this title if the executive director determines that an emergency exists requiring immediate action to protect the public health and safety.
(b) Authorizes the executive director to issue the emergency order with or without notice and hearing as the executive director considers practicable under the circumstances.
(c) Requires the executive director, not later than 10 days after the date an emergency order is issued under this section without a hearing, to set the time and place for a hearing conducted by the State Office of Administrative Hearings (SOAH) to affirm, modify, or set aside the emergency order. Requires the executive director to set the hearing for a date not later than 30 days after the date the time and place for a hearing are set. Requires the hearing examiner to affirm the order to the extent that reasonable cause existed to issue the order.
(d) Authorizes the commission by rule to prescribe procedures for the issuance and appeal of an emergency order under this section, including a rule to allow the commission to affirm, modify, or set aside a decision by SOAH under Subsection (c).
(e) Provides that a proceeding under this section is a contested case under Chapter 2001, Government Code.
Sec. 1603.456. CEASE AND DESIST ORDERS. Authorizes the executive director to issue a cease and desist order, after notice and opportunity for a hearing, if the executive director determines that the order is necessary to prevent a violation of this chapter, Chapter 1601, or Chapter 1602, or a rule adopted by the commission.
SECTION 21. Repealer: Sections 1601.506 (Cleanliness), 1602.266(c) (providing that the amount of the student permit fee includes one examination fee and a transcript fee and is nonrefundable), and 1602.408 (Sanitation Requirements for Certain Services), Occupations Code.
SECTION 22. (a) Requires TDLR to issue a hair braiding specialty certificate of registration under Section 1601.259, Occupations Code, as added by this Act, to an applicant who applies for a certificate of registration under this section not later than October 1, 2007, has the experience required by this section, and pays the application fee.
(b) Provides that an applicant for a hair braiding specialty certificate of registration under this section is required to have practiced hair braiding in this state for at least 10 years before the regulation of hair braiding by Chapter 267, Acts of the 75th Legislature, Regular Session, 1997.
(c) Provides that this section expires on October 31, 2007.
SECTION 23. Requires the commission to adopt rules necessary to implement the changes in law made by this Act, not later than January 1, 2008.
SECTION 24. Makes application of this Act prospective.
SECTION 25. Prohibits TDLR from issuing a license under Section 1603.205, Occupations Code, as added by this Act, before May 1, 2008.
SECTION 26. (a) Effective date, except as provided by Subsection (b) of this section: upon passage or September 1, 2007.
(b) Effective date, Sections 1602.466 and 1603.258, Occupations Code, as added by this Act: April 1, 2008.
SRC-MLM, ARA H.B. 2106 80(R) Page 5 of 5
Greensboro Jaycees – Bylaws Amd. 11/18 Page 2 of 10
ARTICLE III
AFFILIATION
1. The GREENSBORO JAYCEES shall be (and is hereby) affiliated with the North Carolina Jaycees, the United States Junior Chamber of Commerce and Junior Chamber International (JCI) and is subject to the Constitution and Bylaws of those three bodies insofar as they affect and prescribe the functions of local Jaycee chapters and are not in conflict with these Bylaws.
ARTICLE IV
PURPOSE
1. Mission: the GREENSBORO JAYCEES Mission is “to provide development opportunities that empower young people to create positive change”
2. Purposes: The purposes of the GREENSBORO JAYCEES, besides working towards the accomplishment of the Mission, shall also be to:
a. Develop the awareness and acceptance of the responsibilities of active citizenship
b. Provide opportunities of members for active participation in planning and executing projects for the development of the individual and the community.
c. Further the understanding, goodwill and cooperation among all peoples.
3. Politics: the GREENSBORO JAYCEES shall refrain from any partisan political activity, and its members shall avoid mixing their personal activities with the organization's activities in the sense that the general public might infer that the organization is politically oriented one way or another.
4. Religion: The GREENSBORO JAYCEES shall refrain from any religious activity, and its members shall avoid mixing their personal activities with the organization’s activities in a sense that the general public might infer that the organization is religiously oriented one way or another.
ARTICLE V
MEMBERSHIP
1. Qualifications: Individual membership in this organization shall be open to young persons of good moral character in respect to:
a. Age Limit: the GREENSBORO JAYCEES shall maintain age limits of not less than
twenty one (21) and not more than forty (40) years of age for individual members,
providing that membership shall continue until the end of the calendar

**WORK REQUEST:**
Copy only this part of the entries above: the line with "b. Provide opportunities", the line with "c. Further the", and the lines between, all exactly as written.

**EXERCISE SOLUTION:**
b. Provide opportunities of members for active participation in planning and executing projects for the development of the individual and the community.
c. Further the understanding, goodwill and cooperation among all peoples.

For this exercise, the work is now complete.